What to work on: Examine the material below. Gather every line in which the string "Best" appears.

*** Given records ***

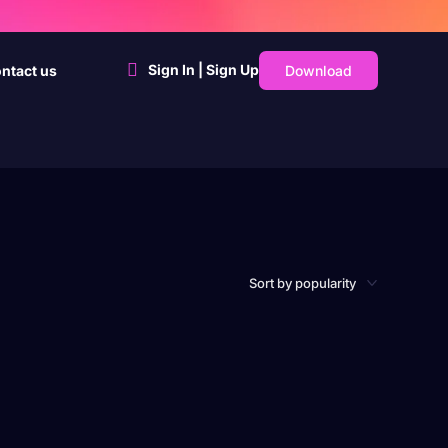
Sign In | Sign Up
Download
ntact us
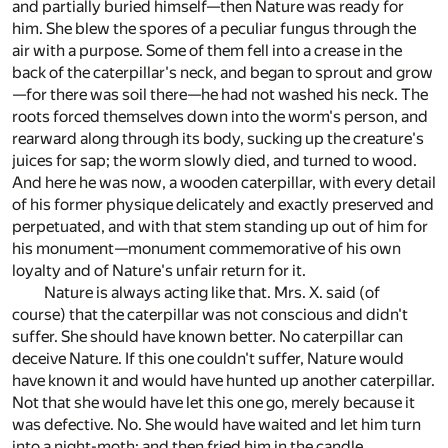
and partially buried himself—then Nature was ready for
him. She blew the spores of a peculiar fungus through the
air with a purpose. Some of them fell into a crease in the
back of the caterpillar's neck, and began to sprout and grow
—for there was soil there—he had not washed his neck. The
roots forced themselves down into the worm's person, and
rearward along through its body, sucking up the creature's
juices for sap; the worm slowly died, and turned to wood.
And here he was now, a wooden caterpillar, with every detail
of his former physique delicately and exactly preserved and
perpetuated, and with that stem standing up out of him for
his monument—monument commemorative of his own
loyalty and of Nature's unfair return for it.
Nature is always acting like that. Mrs. X. said (of
course) that the caterpillar was not conscious and didn't
suffer. She should have known better. No caterpillar can
deceive Nature. If this one couldn't suffer, Nature would
have known it and would have hunted up another caterpillar.
Not that she would have let this one go, merely because it
was defective. No. She would have waited and let him turn
into a night-moth; and then fried him in the candle.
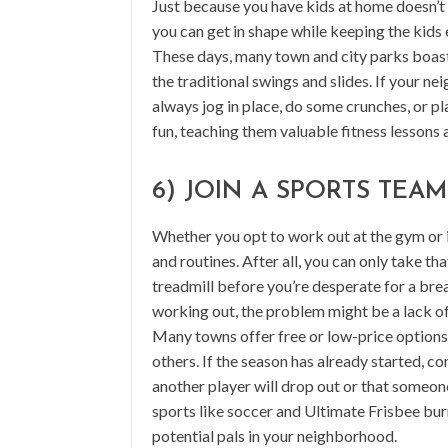
Just because you have kids at home doesn’t m
you can get in shape while keeping the kids 
These days, many town and city parks boast
the traditional swings and slides. If your 
always jog in place, do some crunches, or pla
fun, teaching them valuable fitness lessons 
6) JOIN A SPORTS TEAM
Whether you opt to work out at the gym or in
and routines. After all, you can only take t
treadmill before you’re desperate for a break
working out, the problem might be a lack of 
Many towns offer free or low-price options
others. If the season has already started, c
another player will drop out or that someone
sports like soccer and Ultimate Frisbee bur
potential pals in your neighborhood.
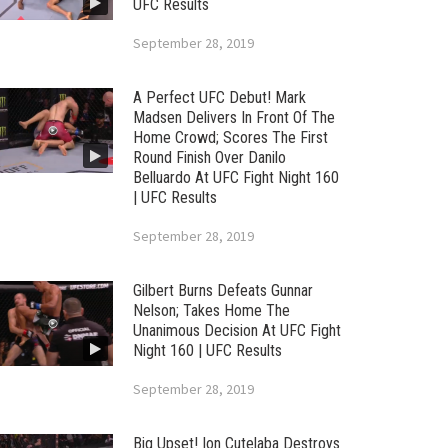
UFC Results
September 28, 2019
A Perfect UFC Debut! Mark
Madsen Delivers In Front Of The
Home Crowd; Scores The First
Round Finish Over Danilo
Belluardo At UFC Fight Night 160
| UFC Results
September 28, 2019
Gilbert Burns Defeats Gunnar
Nelson; Takes Home The
Unanimous Decision At UFC Fight
Night 160 | UFC Results
September 28, 2019
Big Upset! Ion Cutelaba Destroys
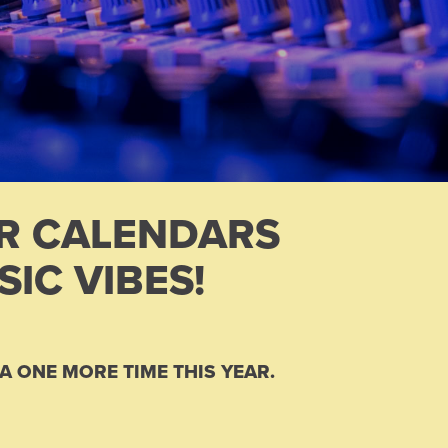
UR CALENDARS
IC VIBES!
A ONE MORE TIME THIS YEAR.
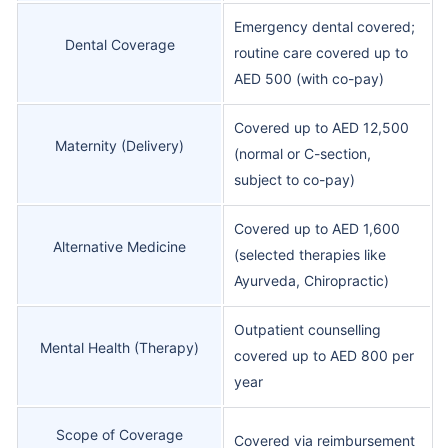
Emergency dental covered;
Dental Coverage
routine care covered up to
AED 500 (with co-pay)
Covered up to AED 12,500
Maternity (Delivery)
(normal or C-section,
subject to co-pay)
Covered up to AED 1,600
Alternative Medicine
(selected therapies like
Ayurveda, Chiropractic)
Outpatient counselling
Mental Health (Therapy)
covered up to AED 800 per
year
Scope of Coverage
Covered via reimbursement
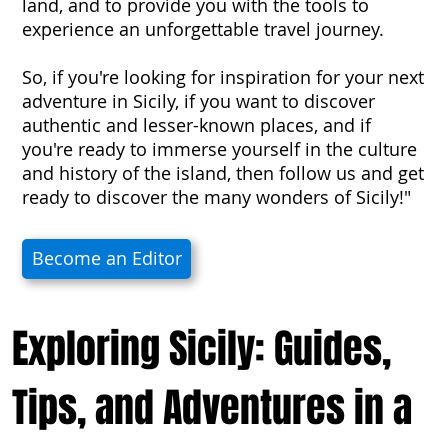
land, and to provide you with the tools to
experience an unforgettable travel journey.
So, if you're looking for inspiration for your next
adventure in Sicily, if you want to discover
authentic and lesser-known places, and if
you're ready to immerse yourself in the culture
and history of the island, then follow us and get
ready to discover the many wonders of Sicily!"
Become an Editor
Exploring Sicily: Guides,
Tips, and Adventures in a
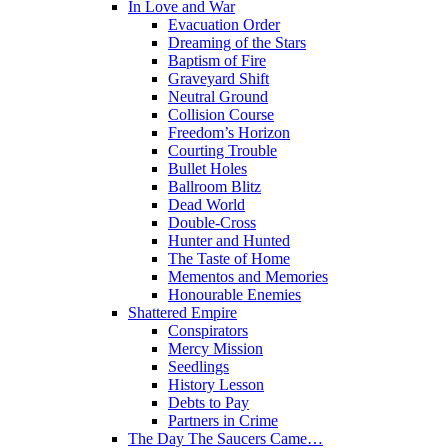
In Love and War
Evacuation Order
Dreaming of the Stars
Baptism of Fire
Graveyard Shift
Neutral Ground
Collision Course
Freedom’s Horizon
Courting Trouble
Bullet Holes
Ballroom Blitz
Dead World
Double-Cross
Hunter and Hunted
The Taste of Home
Mementos and Memories
Honourable Enemies
Shattered Empire
Conspirators
Mercy Mission
Seedlings
History Lesson
Debts to Pay
Partners in Crime
The Day The Saucers Came…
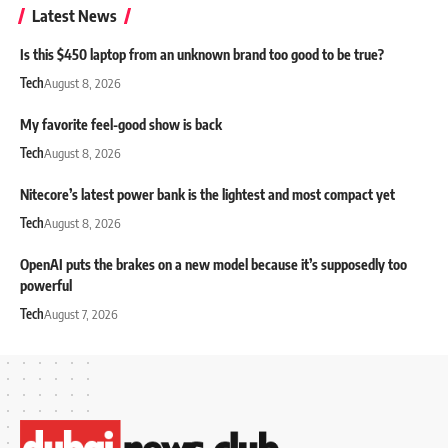
Latest News
Is this $450 laptop from an unknown brand too good to be true?
Tech
August 8, 2026
My favorite feel-good show is back
Tech
August 8, 2026
Nitecore’s latest power bank is the lightest and most compact yet
Tech
August 8, 2026
OpenAI puts the brakes on a new model because it’s supposedly too
powerful
Tech
August 7, 2026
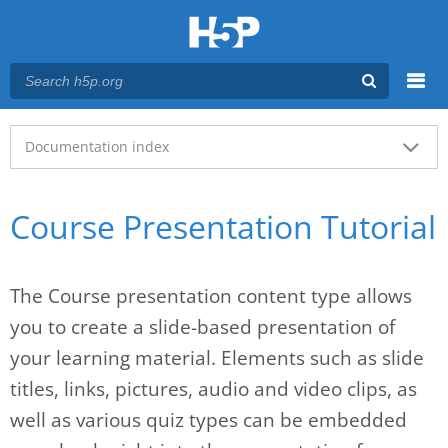
Menu
Main menu
Documentation index
Course Presentation Tutorial
The Course presentation content type allows
you to create a slide-based presentation of
your learning material. Elements such as slide
titles, links, pictures, audio and video clips, as
well as various quiz types can be embedded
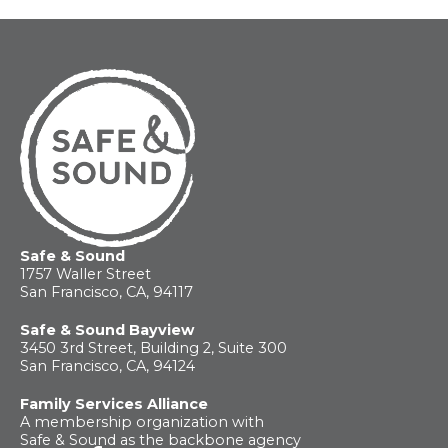
Safe & Sound
1757 Waller Street
San Francisco, CA, 94117
Safe & Sound Bayview
3450 3rd Street, Building 2, Suite 300
San Francisco, CA, 94124
Family Services Alliance
A membership organization with
Safe & Sound as the backbone agency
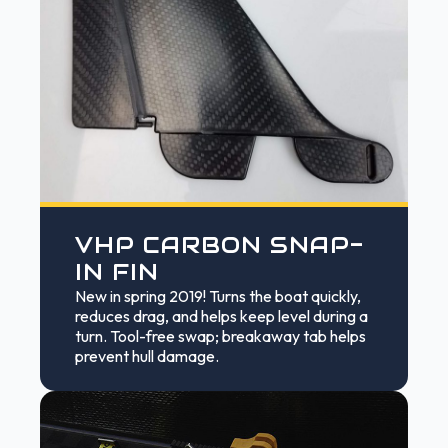
VHP CARBON SNAP-
IN FIN
New in spring 2019! Turns the boat quickly,
reduces drag, and helps keep level during a
turn. Tool-free swap; breakaway tab helps
prevent hull damage.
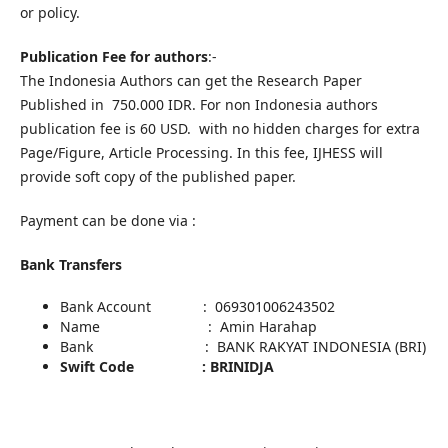
or policy.
Publication Fee for authors
:-
The Indonesia Authors can get the Research Paper
Published in 750.000 IDR. For non Indonesia authors
publication fee is 60 USD. with no hidden charges for extra
Page/Figure, Article Processing. In this fee, IJHESS will
provide soft copy of the published paper.
Payment can be done via :
Bank Transfers
Bank Account : 069301006243502
Name : Amin Harahap
Bank : BANK RAKYAT INDONESIA (BRI)
Swift Code : BRINIDJA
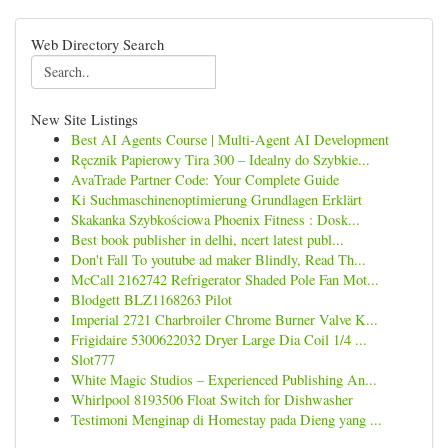
Web Directory Search
New Site Listings
Best AI Agents Course | Multi-Agent AI Development
Ręcznik Papierowy Tira 300 – Idealny do Szybkie...
AvaTrade Partner Code: Your Complete Guide
Ki Suchmaschinenoptimierung Grundlagen Erklärt
Skakanka Szybkościowa Phoenix Fitness : Dosk...
Best book publisher in delhi, ncert latest publ...
Don't Fall To youtube ad maker Blindly, Read Th...
McCall 2162742 Refrigerator Shaded Pole Fan Mot...
Blodgett BLZ1168263 Pilot
Imperial 2721 Charbroiler Chrome Burner Valve K...
Frigidaire 5300622032 Dryer Large Dia Coil 1/4 ...
Slot777
White Magic Studios – Experienced Publishing An...
Whirlpool 8193506 Float Switch for Dishwasher
Testimoni Menginap di Homestay pada Dieng yang ...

*** End of Given records ***

Exercise result:
Best AI Agents Course | Multi-Agent AI Development
Best book publisher in delhi, ncert latest publ...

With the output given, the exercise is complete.